Жаль было умирать. Опыт, умения, мудрость, что накопил за долгую жизнь, — куда все уйдет? «Останется в близких, в детях, в команде» — болтовня это. Сын добросовестно притворяется, что слушает наставления, но живет своим умом. И обязательно совершит те ошибки, что и он сам когда-то. Так устроен мир. Переделывать бесполезно.
Обжигающе холодные звезды смотрели в глаза, прощались. Сын сидел рядом, как положено, держал за руку. Но ладошка подрагивала: чувствовалось — не терпится ему сорваться. Побежать, зашуметь, закричать. Скоро все закончится! Он станет здесь главным!
Отец закрыл глаза. Силы покидали, время торопливо бежало к полуночи. Вот-вот перед мысленным взором пронесется собственная жизнь — от рождения до последних минут. Быстрая, безжалостная перемотка. И не вклиниться в нее, не изменить. Все обиды видишь, что нанес, все глупости, все бездарно убитое время.
Старик терпеливо ждал последнего кино. Но вместо него вдруг увидел коробочку-комнату. Одну из миллионов комнат, что прячутся за окнами обычных домов. Ковер на полу, в уголке елка. Под елкой пластмассовый дед-мороз. За накрытым столом две женщины: мать и дочь. Провожают старый год, по глоточку прихлебывают шампанское.
— Давай, милая, выпьем. Нормальный год был. Пусть уходит спокойно. — Поднимает бокал мать.
— Да ну, — морщит нос взрослая дочь. — Скучный. И ничего хорошего не случилось.
— А что тебе надо? Все живы — и слава богу.
Дочь — обручального кольца нет — скептически тянется чокаться.
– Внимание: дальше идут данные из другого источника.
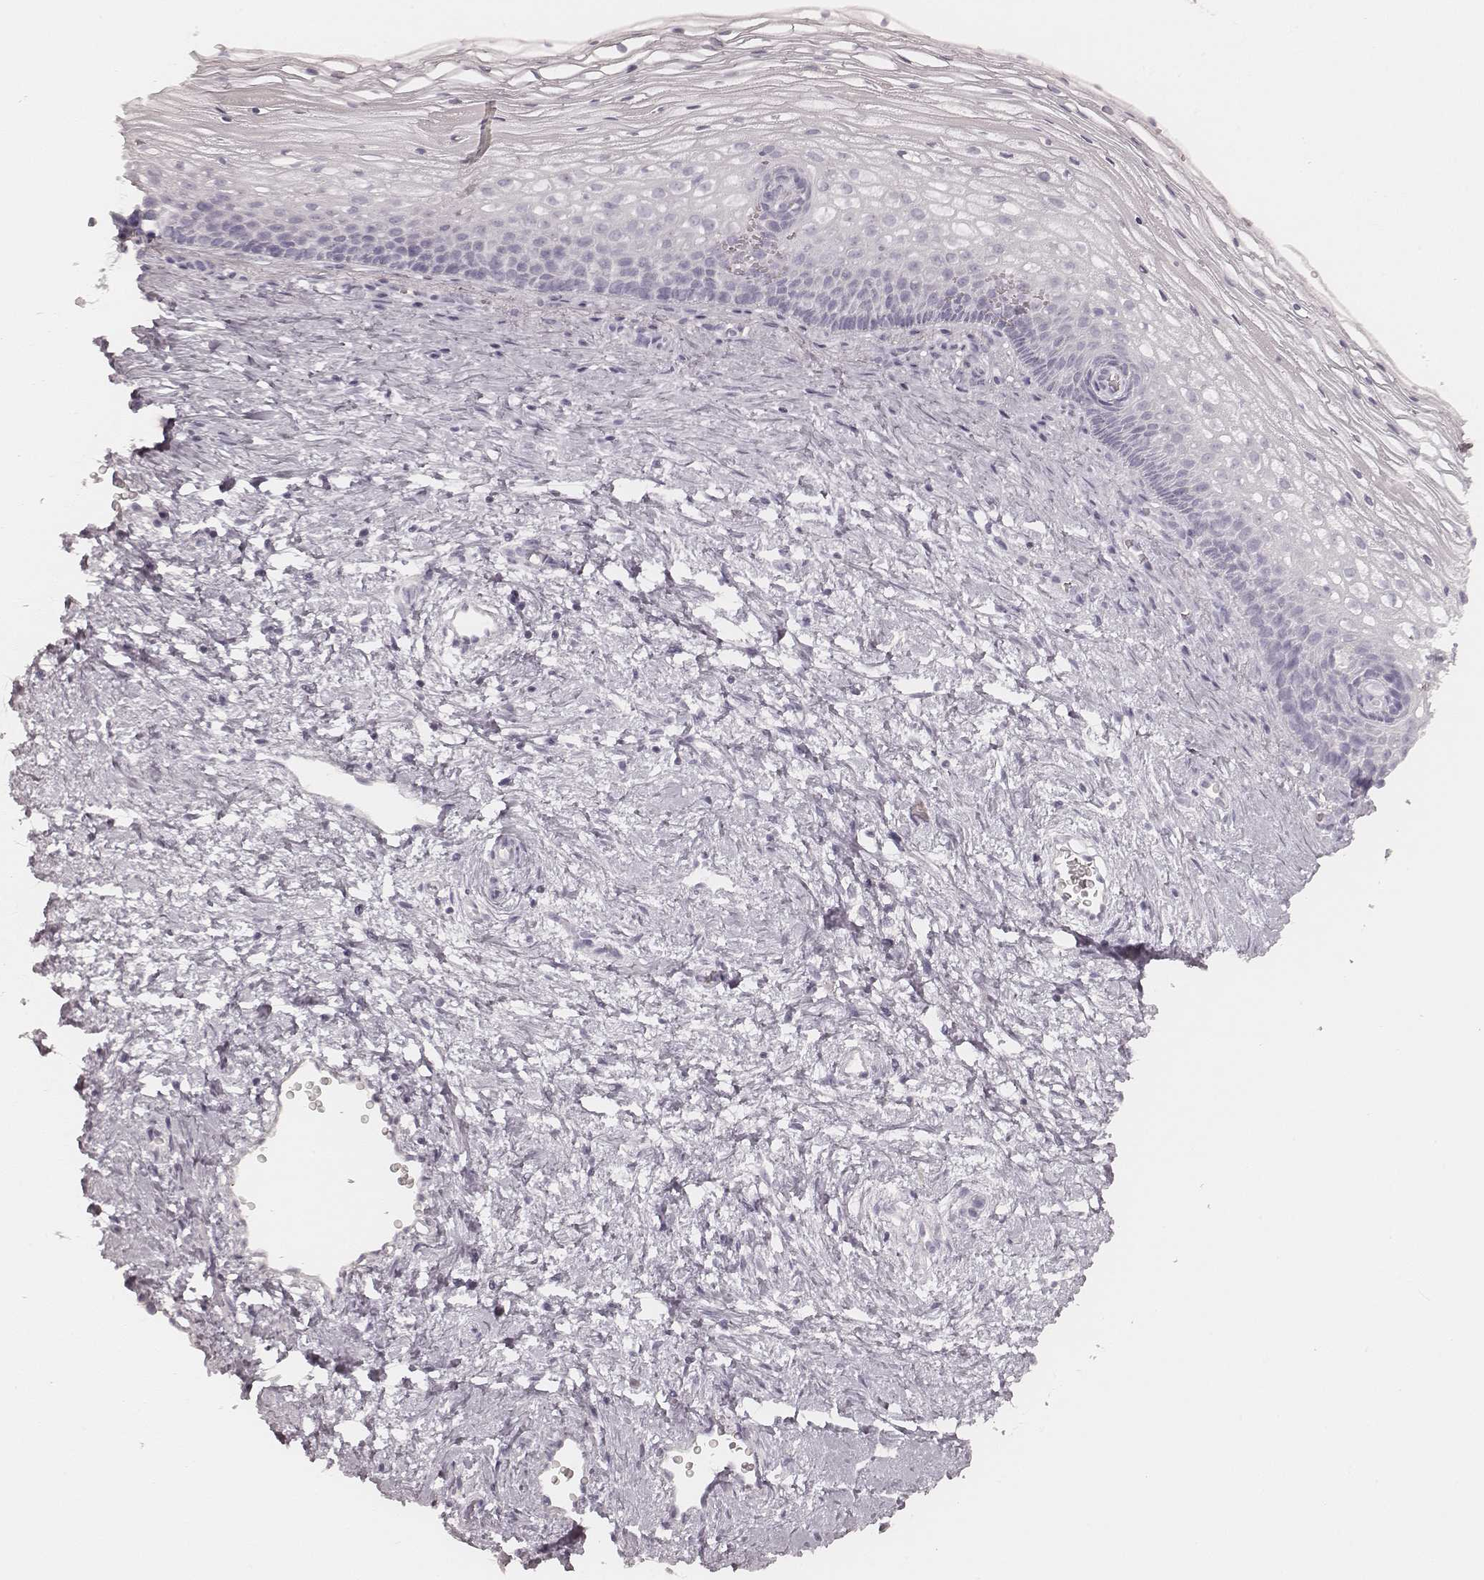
{"staining": {"intensity": "negative", "quantity": "none", "location": "none"}, "tissue": "cervix", "cell_type": "Glandular cells", "image_type": "normal", "snomed": [{"axis": "morphology", "description": "Normal tissue, NOS"}, {"axis": "topography", "description": "Cervix"}], "caption": "This micrograph is of benign cervix stained with IHC to label a protein in brown with the nuclei are counter-stained blue. There is no staining in glandular cells. The staining was performed using DAB to visualize the protein expression in brown, while the nuclei were stained in blue with hematoxylin (Magnification: 20x).", "gene": "KRT72", "patient": {"sex": "female", "age": 34}}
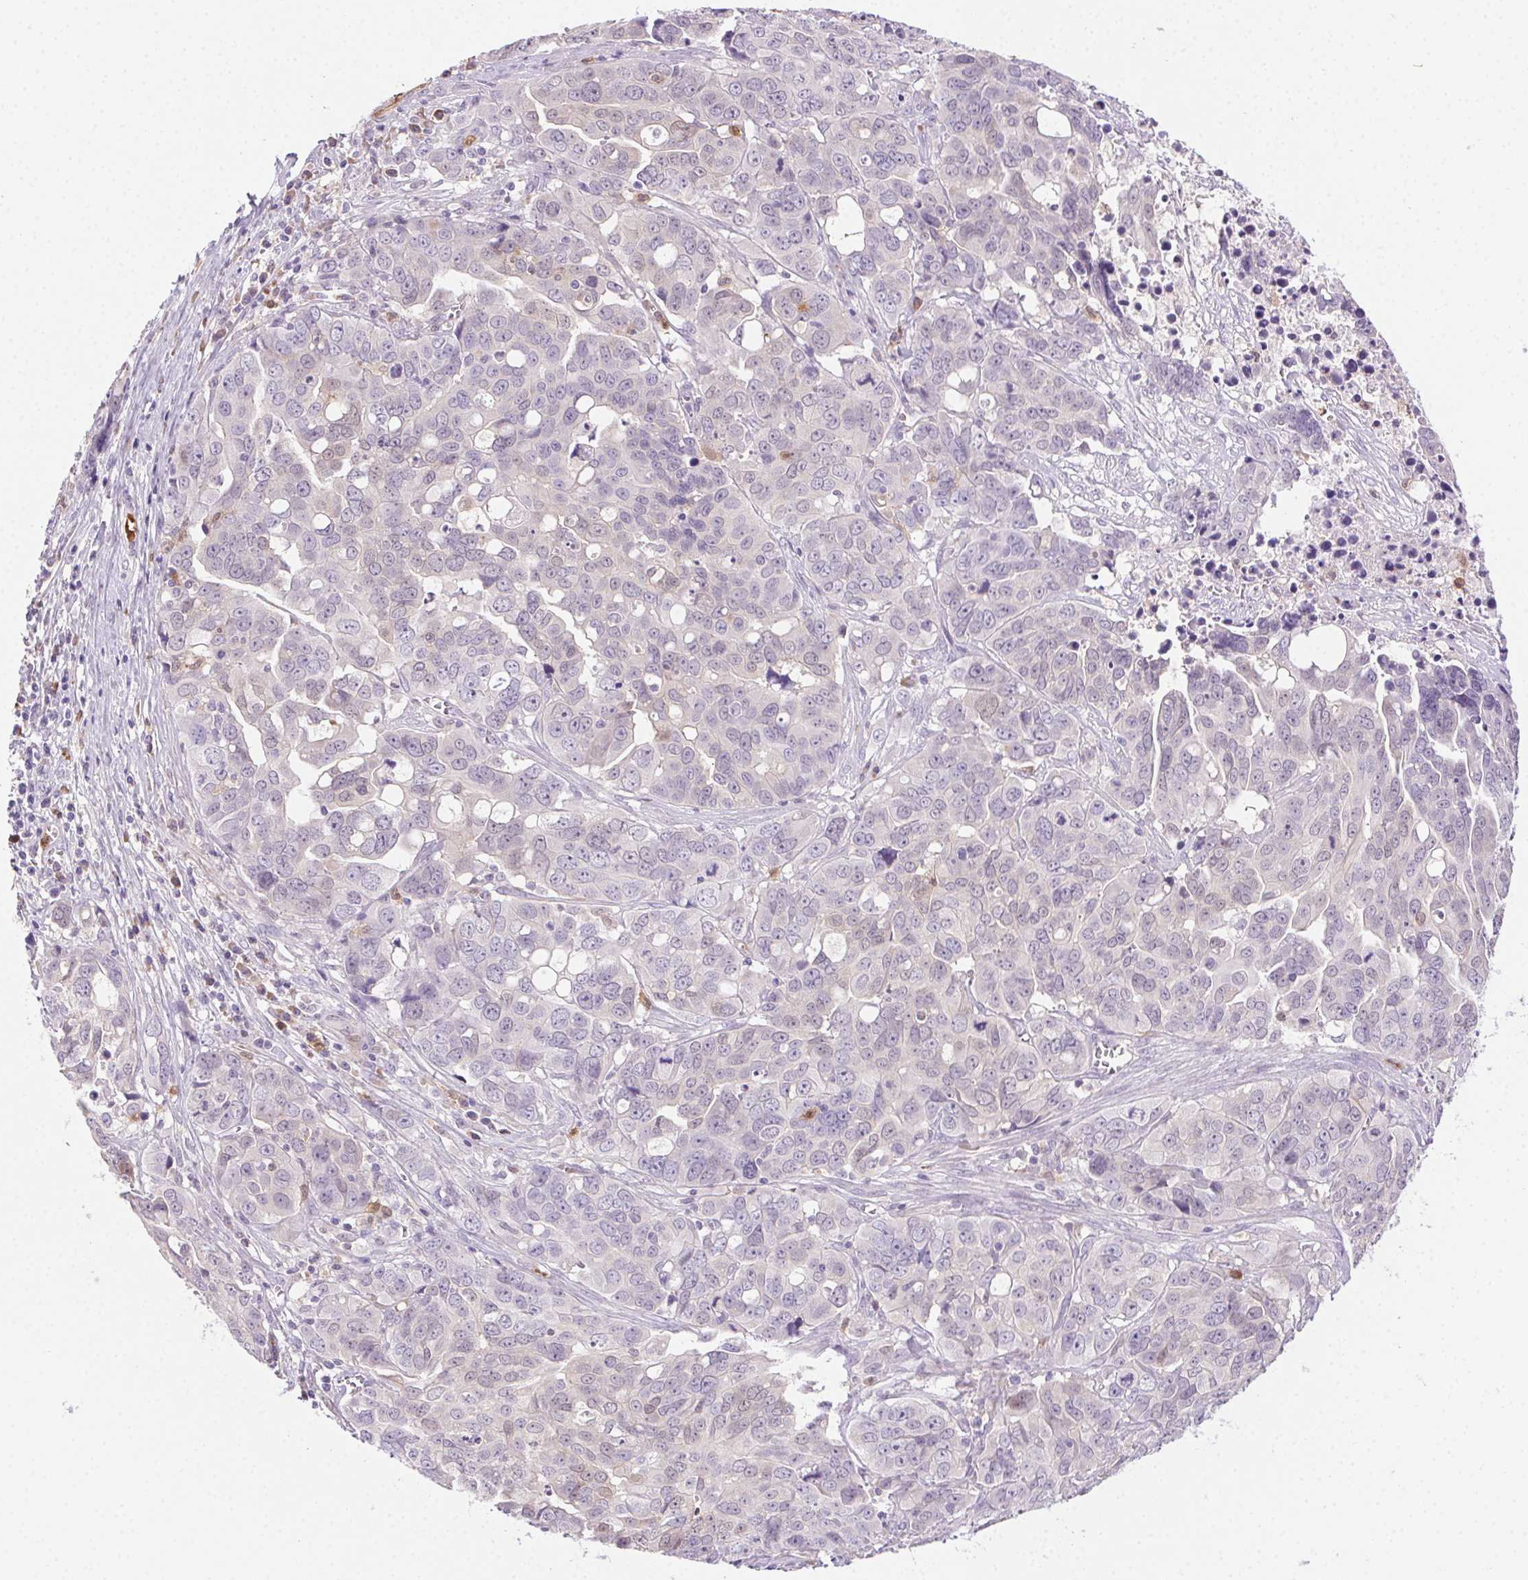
{"staining": {"intensity": "negative", "quantity": "none", "location": "none"}, "tissue": "ovarian cancer", "cell_type": "Tumor cells", "image_type": "cancer", "snomed": [{"axis": "morphology", "description": "Carcinoma, endometroid"}, {"axis": "topography", "description": "Ovary"}], "caption": "Immunohistochemistry micrograph of human ovarian cancer stained for a protein (brown), which displays no expression in tumor cells.", "gene": "TMEM45A", "patient": {"sex": "female", "age": 78}}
Комната вдруг тонет в снежном вихре. И старик отчетливо — как всегда перед смертью — понимает: мама с дочкой доживают последние спокойные часы. Очень скоро именно это скучное бытие будет разбито. В осколки и прах. До чего жаль обеих! Но помочь он уже не мог.
Дышать становилось все труднее, горло перехватил спазм.
— Позаботься о них, — с трудом вырывается у него.
Сын, глядя в глаза, равнодушно кивает:
— Да, папа.
Где-то далеко начинают бить куранты. Над столицей и окрестностями поднимается радостный рев, хлопают шампанские пробки, юные дурочки поджигают бумажки с желаниями.
И точно в этот момент перед глазами старика вспыхивает бенгальским огнем его собственное бытие, от рождения до смерти. А из немощного тела уходит жизнь.
* * *
Арина Горошева прикурила сигарету. Дым бултыхнул в легкие, пронзил мозг. Как хорошо! Затянулась еще раз — жадно, с самого утра не курила.
Город предвкушал Новый год. Таджики отчаянно зазывали на елочный базар — тридцать первого вечером, поздновато. Витрины мигали, не жалея электричества, и даже чахлый «Металлоремонт» украсил окно гирляндой.
Но Арина радовалась сигаретке куда больше, чем грядущему празднику. Просто чудо, что им не хватило майонеза. Мама разворчалась, назвала дочь разгильдяйкой — зато отправила в магазин!
— Только пулей, Аришка, пулей. Девять часов, пора старый год провожать!
Окна квартиры выходили на улицу, и девушка покорно изобразила поспешную ходьбу, почти бег. Не сомневалась: мама стоит у окна, смотрит вслед.
Но завернула за угол и сразу сбавила обороты. Тридцать первое, вечер, многие что-то забыли купить к праздничному столу. На очередь в магазине можно хоть полчаса списать.
Она с сожалением затоптала окурок. Задумалась: выкурить еще одну? Надо накуриться всласть, больше ведь в старом году не получится. Но смолить подряд не слишком вкусно, да и мама может учуять. Нотации читать перестала, зато глупыми фактами из Интернета давит с удовольствием. «До половины курящих женщин жалуются, что не смогли сделать карьеру». Охота была слушать глупости.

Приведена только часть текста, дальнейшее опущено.